But there are many reasons
Samsung has increased its costs for the purchase of single-chip systems for smartphones several times in recent years.
According to insider Revegnus, in the first three quarters of this year, Samsung spent almost $7 billion on this area, which is 10.4% more than in the same period last year. The growth is not very significant, however, for the entire 2021, only $4.8 billion was spent on these same tasks, for 2020 – 4.3 billion, and in 2019 the amount was only 2.3 billion.
But even Samsung budget phones now have normal performance.
Of course, a significant part of the growth is due to the constant rise in price of the flagship SoC Snapdragon 8. Let us recall that the Snapdragon 8 Gen 2 allegedly cost $160 at the start.

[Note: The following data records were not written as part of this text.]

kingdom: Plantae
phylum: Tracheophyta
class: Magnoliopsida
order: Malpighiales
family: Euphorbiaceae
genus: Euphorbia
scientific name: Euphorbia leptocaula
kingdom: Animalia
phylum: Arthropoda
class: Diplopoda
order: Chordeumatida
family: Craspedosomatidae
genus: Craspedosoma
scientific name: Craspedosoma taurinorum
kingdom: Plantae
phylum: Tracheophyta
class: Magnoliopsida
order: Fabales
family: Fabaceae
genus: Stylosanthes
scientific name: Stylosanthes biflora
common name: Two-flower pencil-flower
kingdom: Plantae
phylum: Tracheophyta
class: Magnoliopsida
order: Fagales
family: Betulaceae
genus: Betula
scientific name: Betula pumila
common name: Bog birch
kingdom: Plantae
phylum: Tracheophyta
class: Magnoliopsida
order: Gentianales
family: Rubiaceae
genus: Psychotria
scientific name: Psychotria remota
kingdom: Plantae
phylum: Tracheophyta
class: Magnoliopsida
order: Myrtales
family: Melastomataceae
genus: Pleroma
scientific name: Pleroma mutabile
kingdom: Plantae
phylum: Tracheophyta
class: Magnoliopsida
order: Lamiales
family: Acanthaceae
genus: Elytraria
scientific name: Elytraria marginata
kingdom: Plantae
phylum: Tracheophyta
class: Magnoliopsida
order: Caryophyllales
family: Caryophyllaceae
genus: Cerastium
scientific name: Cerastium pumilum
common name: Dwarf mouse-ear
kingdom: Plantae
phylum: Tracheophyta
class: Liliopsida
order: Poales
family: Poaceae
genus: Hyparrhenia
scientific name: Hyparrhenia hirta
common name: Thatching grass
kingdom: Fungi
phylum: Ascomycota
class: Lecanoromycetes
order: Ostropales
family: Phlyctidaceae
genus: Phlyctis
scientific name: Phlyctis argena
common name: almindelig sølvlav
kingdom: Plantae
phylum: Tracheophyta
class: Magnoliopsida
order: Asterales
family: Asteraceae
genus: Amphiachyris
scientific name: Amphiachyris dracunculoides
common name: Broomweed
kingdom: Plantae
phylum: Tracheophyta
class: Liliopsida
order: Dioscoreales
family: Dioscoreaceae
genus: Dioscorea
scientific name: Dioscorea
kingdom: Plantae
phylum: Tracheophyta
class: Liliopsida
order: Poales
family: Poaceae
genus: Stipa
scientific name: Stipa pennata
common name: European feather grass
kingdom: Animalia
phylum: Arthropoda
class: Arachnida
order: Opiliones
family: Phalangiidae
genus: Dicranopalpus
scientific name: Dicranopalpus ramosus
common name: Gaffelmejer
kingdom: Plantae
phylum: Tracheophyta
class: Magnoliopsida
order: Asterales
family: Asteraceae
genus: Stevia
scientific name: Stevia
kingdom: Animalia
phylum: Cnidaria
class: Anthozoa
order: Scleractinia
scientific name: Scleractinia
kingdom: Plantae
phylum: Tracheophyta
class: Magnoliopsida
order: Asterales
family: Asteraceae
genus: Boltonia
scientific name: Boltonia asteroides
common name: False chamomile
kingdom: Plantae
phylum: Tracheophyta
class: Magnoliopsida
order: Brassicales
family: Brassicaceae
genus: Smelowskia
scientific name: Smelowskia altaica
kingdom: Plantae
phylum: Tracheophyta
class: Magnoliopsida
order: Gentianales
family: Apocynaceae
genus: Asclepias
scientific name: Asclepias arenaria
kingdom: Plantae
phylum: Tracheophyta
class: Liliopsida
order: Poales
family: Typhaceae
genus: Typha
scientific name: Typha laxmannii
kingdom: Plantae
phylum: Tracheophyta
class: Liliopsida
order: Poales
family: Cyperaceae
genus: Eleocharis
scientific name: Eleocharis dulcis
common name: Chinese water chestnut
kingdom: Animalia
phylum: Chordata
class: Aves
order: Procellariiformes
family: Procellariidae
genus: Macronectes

In addition, we must add inflation and, in general, rising prices for semiconductor products.
Part of the increase in costs may be due to the fact that inexpensive Samsung devices have finally begun to receive completely normal platforms, and not SoCs that are head and shoulders inferior to competitors in the same price range.
It is also worth saying that rising platform costs are an additional incentive for Samsung to further develop its own Exynos SoCs.
Insider Revegnus was the first to publish a photo of the Samsung Galaxy Z Flip5 before its release, reported on the AMD GPU in the Exynos 1480 SoC, and also described the characteristics of the Exynos 2400, which were then confirmed in Geekbench software.